Opinión El Mercurio Martes 16 de abril de 2019

Duración de las carreras en Chile

Loreto Cox A. |

Lo cierto es que la duración efectiva de las carreras en el sistema terciario (incluye carreras técnicas) es de 5,2 años en Chile, comparada con un promedio de 3,7 en los países de la OCDE.

En su edición de ayer, el vicerrector académico de la Pontificia Universidad de Chile, Juan Larraín, hace notar la diferencia entre la duración nominal y efectiva de las carreras. Argumenta que la nominal no es mayor que en otros países, considerando que en Chile las universidades entregan títulos profesionales y no solo grados académicos. Luego, explica que en Chile sí habría un problema con la duración efectiva, y ofrece como razón principal una deficiente formación escolar.

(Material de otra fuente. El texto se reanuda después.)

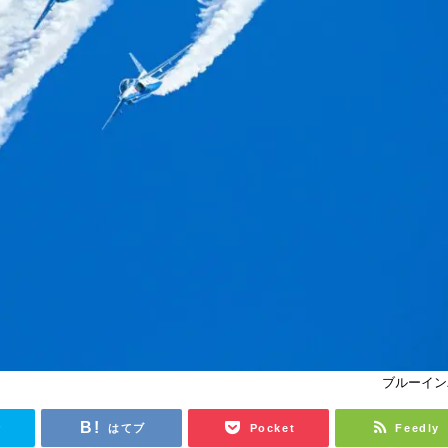
ブルーイン
r
はてブ
Pocket
Feedly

La distinción entre duración nominal y efectiva es, sin duda, un aporte a la discusión. Pero en mi opinión, el problema en Chile atañe a ambas definiciones de duración de carrera. Es cierto que, a diferencia de otros lugares, nuestras universidades entregan títulos profesionales, sin requerirse una posterior certificación. Pero son pocas las disciplinas donde en otras partes esa certificación existe, y en Chile prácticamente todas las carreras universitarias tienen una duración promedio superior a la de la OCDE. En todo caso, no es evidente que la entrega de títulos profesionales por parte de las universidades chilenas conlleve una formación que habilite de mejor manera para el mundo del trabajo (que es lo que busca la certificación profesional) y que, por tanto, justifique carreras más largas.

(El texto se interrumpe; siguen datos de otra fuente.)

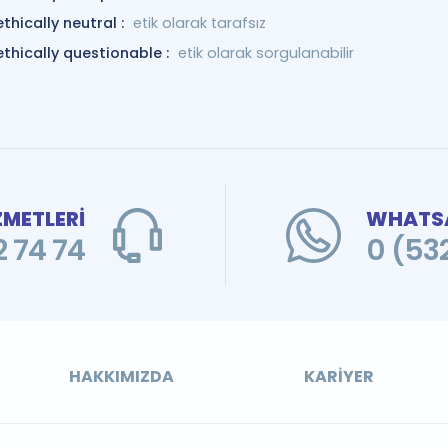
ethically neutral :
etik olarak tarafsız
ethically questionable :
etik olarak sorgulanabilir
ZMETLERİ
WHATSA
 74 74
0 (53
HAKKIMIZDA
KARIYER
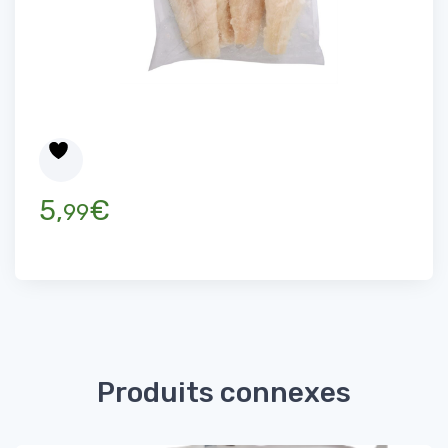
5,
€
99
Produits connexes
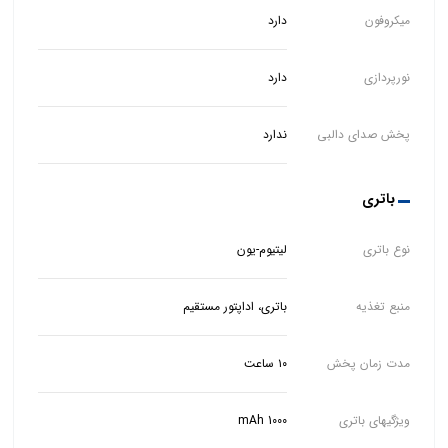
میکروفون
دارد
نورپردازی
دارد
پخش صدای دالبی
ندارد
باتری
نوع باتری
لیتیوم-یون
منبع تغذیه
باتری، اداپتور مستقیم
مدت زمان پخش
۱۰ ساعت
ویژگیهای باتری
1000 mAh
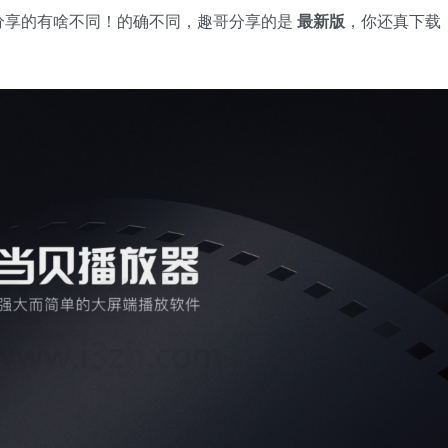
分享的有啥不同！的确不同，趣哥分享的是
最新版
，你还真下载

Lo cierto es que la duración efectiva de las carreras en el sistema terciario (incluye carreras técnicas) es de 5,2 años en Chile, comparada con un promedio de 3,7 en los países de la OCDE; es decir, aquí se estudia un año y medio más (OCDE 2017). En este grupo de países, las carreras solo son más largas en Eslovenia.

Es cierto que nuestra formación escolar dista de ser una buena preparación para la educación superior. Pero países con resultados escolares peores o similares a los nuestros, como México o República Eslovaca, tienen, respectivamente, una duración promedio de carreras de 1,1 y 2,9 años por debajo de las nuestras. Nuestro problema va más allá de una deficiente formación escolar.

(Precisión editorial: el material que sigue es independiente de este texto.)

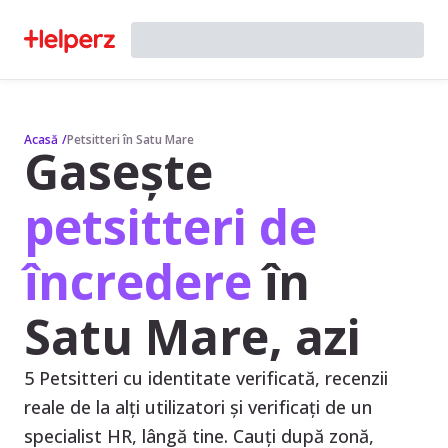
Acasă
/
Petsitteri în Satu Mare
Gasește
petsitteri de
încredere
în
Satu Mare, azi
5 Petsitteri cu identitate verificată, recenzii
reale de la alți utilizatori și verificați de un
specialist HR, lângă tine. Cauți după zonă,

Las carreras largas son costosas para los estudiantes, incluso en un mundo de gratuidad, pues implican extensos -y a veces desmotivantes- esfuerzos y una postergación de la inserción laboral. Por supuesto, son también costosas para quien paga los estudios, sea el Estado o las familias. Por esto, la política pública y, también, las universidades, deben buscar reducir tanto la duración nominal como la efectiva.